L’odyssée du Saint-Louis, le paquebot du salut – 27 janvier, journée de la mémoire
13 mai 1939. Dans le port de Hambourg, les 936
Ils voient le sang de leurs parents mélangé au verre brisé de leurs synagogues, de leurs magasins, de leurs rues. Ils entendent les cris de leurs enfants massacrés par les SS, ils respirent l’odeur du feu et de la poudre à canon, ils ressentent la terreur d’être juifs.
Quelques jours auparavant, ils avaient obtenu un visa du Reich pour quitter le pays. Un visa touristique coûtant une somme exorbitante.
Le St. Louis et son capitaine Gustav Schröder les emmèneront dans les pays qui n’ont pas encore adopté les lois raciales de Nuremberg. Le paquebot du salut: c’est ainsi qu’il est rebaptisé.
À 20 heures, le Saint-Louis met le cap sur La Havane.
La navigation se déroule sans encombre, dans la salle de bal où le capitaine Schröder a fait retirer la gigantesque image d’Hitler, les gens célèbrent des rites religieux en essayant d’oublier l’angoisse d’un avenir incertain.
Le 27 mai, le navire débarque à Cuba mais les espoirs de débarquement sont anéantis par une bureaucratie inutile, une corruption rampante et trop de préjugés. Le visa de tourisme ne suffit pas, il faut un visa de réfugié: il coûte 500 dollars. Seuls vingt-neuf peuvent payer cette somme et débarquent.
Le St. Louis est obligé de reprendre la mer. Nouvelle route: les États-Unis. Arrivés en Amérique, énième refus de débarquer: “nous ne pouvons pas les considérer comme des touristes et nous avons déjà atteint notre quota d’immigrants”, déclarent les diplomates du président Roosevelt, malgré une campagne très serrée dans le New York Times en faveur du débarquement des passagers. Certains parviennent à débarquer en payant des pots-de-vin.
Le capitaine Schröder encaisse un nouveau refus et prend la mer le 6 juin, en direction du Canada. Mais il n’a pas de chance, même le Canada ne considère pas ces visas touristiques comme valides. Là aussi, en échange de paiements plus ou moins légaux, quelqu’un réussit à débarquer.
Un message envoyé par le responsable du Jewish Joint Distribution Committee en Europe a permis de renverser la situation: “J’ai le plaisir de vous informer que les gouvernements de la Belgique, de la Hollande, de la France et de l’Angleterre se sont rendus disponibles pour recevoir des Juifs à bord”.
Le 17 juin, le navire St. Louis fait son entrée triomphale dans le port d’Anvers. La plupart des passagers débarquent et restent en Belgique, une autre partie se rend en France, les autres embarquent à nouveau pour l’Angleterre. Le bonheur est maintenant à portée de main si ce n’est que peu de temps après, le 10 mai 1940, l’Allemagne commence à envahir la Belgique, les Pays-Bas, le Luxembourg et la France.
Pour les passagers du navire du salut, et pas seulement pour eux, c’est le début de la Shoah.

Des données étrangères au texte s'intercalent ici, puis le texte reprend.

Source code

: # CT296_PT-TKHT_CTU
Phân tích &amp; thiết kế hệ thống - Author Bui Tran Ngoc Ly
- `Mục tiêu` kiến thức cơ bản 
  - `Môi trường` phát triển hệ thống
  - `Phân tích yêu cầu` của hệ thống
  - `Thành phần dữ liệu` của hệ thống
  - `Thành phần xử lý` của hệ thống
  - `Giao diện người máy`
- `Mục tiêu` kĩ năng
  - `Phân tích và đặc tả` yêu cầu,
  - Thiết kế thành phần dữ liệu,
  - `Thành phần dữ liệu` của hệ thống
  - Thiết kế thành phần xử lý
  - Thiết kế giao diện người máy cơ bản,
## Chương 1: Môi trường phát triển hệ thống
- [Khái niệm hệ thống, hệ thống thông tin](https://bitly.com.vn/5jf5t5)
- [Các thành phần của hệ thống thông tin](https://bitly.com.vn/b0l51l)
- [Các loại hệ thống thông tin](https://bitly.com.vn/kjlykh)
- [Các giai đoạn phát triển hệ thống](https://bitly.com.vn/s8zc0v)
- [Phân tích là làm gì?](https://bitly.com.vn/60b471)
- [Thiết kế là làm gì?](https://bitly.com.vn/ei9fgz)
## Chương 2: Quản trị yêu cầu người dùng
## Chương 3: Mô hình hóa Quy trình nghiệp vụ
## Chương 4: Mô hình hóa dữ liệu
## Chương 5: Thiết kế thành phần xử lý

En 1974, un livre intitulé “Le voyage des damnés” écrit par Max Morgan Witts et Gordon Thomas, un psychologue américain, est publié avec les premières estimations des survivants de l’Holocauste après leur débarquement à Anvers. Ils sont 709.

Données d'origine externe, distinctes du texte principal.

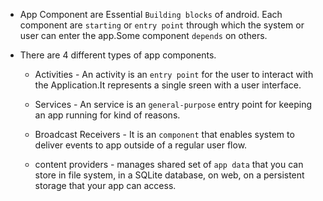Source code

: - App Component are Essential `Building blocks` of android. Each component are `starting` or `entry point` through which the system or user can enter the app.Some component `depends` on others.

- There are 4 different types of app components.

	- Activities - An activity is an `entry point` for the user to interact with the Application.It represents a single sreen with a user interface.

	- Services - An service is an `general-purpose` entry point for keeping an app running for kind of reasons.

  	- Broadcast Receivers - It is an `component` that enables system to deliver events to app outside of a regular user flow.

	- content providers - manages shared set of `app data` that you can store in file system, in a SQLite database, on web, on a persistent storage that your app can access.
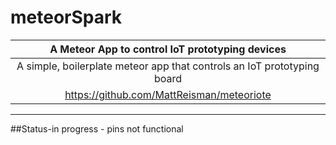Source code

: # meteorSpark

| A Meteor App to control IoT prototyping devices |
|:---------------:|
|  A simple, boilerplate meteor app that controls an IoT prototyping board |
| 	https://github.com/MattReisman/meteoriote |

---

##Status-in progress - pins not functional



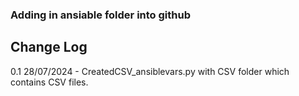 ### Adding in ansiable folder into github


## Change Log 

0.1 28/07/2024 - CreatedCSV_ansiblevars.py with CSV folder which contains CSV files.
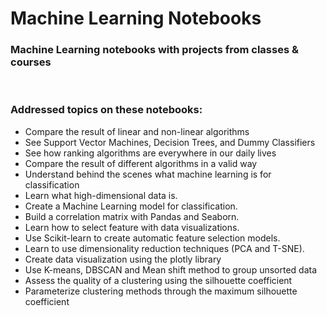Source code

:# Machine Learning Notebooks

### Machine Learning notebooks with projects from classes &amp; courses
<br>

### Addressed topics on these notebooks:
- Compare the result of linear and non-linear algorithms <br>
- See Support Vector Machines, Decision Trees, and Dummy Classifiers<br>
- See how ranking algorithms are everywhere in our daily lives<br>
- Compare the result of different algorithms in a valid way<br>
- Understand behind the scenes what machine learning is for classification<br>
- Learn what high-dimensional data is.<br>
- Create a Machine Learning model for classification.<br>
- Build a correlation matrix with Pandas and Seaborn.<br>
- Learn how to select feature with data visualizations.<br>
- Use Scikit-learn to create automatic feature selection models.<br>
- Learn to use dimensionality reduction techniques (PCA and T-SNE).<br>
- Create data visualization using the plotly library<br>
- Use K-means, DBSCAN and Mean shift method to group unsorted data<br>
- Assess the quality of a clustering using the silhouette coefficient<br>
- Parameterize clustering methods through the maximum silhouette coefficient<br>
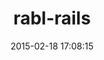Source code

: ---
layout: post
title:  "rabl-rails"
repo:   "ccocchi/rabl-rails"
date:   2015-02-18 17:08:15
gemurl: https://github.com/ccocchi/rabl-rails
---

Des recherches ultérieures menées par le United States Holocaust Memorial Museum montrent d’autres chiffres. ” Sur les 620 passagers du Saint-Louis qui sont retournés sur le continent européen, nous avons déterminé que 83 ont pu émigrer avant que l’Allemagne n’envahisse l’Europe occidentale.

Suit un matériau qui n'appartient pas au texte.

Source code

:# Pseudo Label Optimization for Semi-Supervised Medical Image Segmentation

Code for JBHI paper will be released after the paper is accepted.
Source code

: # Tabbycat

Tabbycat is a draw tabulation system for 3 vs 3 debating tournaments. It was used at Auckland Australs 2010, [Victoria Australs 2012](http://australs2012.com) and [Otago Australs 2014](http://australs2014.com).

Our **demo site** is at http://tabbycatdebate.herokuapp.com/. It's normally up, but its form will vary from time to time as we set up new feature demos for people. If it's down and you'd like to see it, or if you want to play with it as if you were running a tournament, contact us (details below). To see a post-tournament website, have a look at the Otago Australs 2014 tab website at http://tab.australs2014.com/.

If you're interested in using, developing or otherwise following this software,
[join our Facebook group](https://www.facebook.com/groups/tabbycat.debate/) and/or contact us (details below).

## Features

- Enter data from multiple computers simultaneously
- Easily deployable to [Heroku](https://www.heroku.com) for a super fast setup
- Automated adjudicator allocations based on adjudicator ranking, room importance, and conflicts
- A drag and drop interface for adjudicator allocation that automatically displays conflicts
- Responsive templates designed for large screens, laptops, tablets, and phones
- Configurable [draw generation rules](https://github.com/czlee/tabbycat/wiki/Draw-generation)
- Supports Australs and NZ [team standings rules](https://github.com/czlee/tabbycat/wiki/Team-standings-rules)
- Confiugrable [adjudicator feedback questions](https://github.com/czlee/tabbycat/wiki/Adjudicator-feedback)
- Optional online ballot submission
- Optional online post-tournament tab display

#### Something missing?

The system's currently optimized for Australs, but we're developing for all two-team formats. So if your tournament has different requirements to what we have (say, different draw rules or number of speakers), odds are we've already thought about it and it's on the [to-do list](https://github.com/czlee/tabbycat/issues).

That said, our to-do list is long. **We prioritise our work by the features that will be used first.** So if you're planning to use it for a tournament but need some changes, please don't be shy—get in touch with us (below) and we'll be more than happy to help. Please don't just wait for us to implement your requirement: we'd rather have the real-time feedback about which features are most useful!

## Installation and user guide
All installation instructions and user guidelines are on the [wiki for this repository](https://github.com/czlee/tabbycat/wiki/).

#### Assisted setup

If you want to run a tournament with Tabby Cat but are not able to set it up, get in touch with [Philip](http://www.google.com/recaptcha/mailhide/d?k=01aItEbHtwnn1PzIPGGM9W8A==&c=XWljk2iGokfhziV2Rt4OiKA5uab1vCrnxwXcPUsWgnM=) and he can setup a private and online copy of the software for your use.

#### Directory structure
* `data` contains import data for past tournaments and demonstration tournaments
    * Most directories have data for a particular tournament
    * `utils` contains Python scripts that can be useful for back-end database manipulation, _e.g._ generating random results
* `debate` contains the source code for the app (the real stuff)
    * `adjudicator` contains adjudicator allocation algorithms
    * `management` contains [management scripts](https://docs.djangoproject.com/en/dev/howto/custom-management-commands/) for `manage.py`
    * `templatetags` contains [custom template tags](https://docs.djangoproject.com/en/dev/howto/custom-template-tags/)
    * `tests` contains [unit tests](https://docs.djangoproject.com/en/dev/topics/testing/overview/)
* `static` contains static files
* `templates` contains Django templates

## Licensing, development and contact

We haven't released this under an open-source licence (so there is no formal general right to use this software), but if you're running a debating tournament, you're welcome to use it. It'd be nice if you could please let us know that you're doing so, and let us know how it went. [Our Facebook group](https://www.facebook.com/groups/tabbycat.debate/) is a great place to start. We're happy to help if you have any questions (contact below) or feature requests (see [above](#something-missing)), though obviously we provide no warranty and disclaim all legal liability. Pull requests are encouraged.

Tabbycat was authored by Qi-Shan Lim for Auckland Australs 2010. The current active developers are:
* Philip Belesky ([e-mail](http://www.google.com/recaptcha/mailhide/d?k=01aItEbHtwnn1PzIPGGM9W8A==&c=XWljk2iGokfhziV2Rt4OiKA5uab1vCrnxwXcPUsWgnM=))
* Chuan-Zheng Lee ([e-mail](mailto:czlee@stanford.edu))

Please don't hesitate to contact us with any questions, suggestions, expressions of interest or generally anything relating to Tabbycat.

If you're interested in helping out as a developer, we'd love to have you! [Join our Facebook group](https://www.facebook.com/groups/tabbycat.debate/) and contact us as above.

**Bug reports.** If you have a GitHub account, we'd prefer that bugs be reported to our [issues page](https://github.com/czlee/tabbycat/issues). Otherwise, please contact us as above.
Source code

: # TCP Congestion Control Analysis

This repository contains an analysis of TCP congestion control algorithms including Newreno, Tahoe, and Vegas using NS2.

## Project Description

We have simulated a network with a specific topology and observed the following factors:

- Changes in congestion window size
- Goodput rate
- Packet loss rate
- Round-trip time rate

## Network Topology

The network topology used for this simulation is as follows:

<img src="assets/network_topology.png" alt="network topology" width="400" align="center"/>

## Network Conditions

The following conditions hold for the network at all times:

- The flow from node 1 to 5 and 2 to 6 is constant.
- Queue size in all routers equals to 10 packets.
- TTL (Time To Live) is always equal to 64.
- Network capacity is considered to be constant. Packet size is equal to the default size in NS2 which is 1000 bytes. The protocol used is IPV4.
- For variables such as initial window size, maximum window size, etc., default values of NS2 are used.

Les 254 passagers acceptés en Belgique, en France et aux Pays-Bas sont mortes dans les camps d’Auschwitz et de Sobibór après l’invasion. Les autres sont morts dans des camps d’internement ou en tentant de se cacher ou d’échapper aux nazis”, écrit Sarah Olgive, auteur avec Scott Miller de cette recherche.
Neuf cent trente-six Juifs. Neuf cent trente-six personnes. Neuf cent trente-six victimes de la haine – pas seulement de la haine nazie.
Après la guerre, le capitaine Gustav Schroder est décoré de l’Ordre du mérite de la République fédérale d’Allemagne et, en 1993, il est nommé Juste parmi les nations par Yad Vashem à Jérusalem.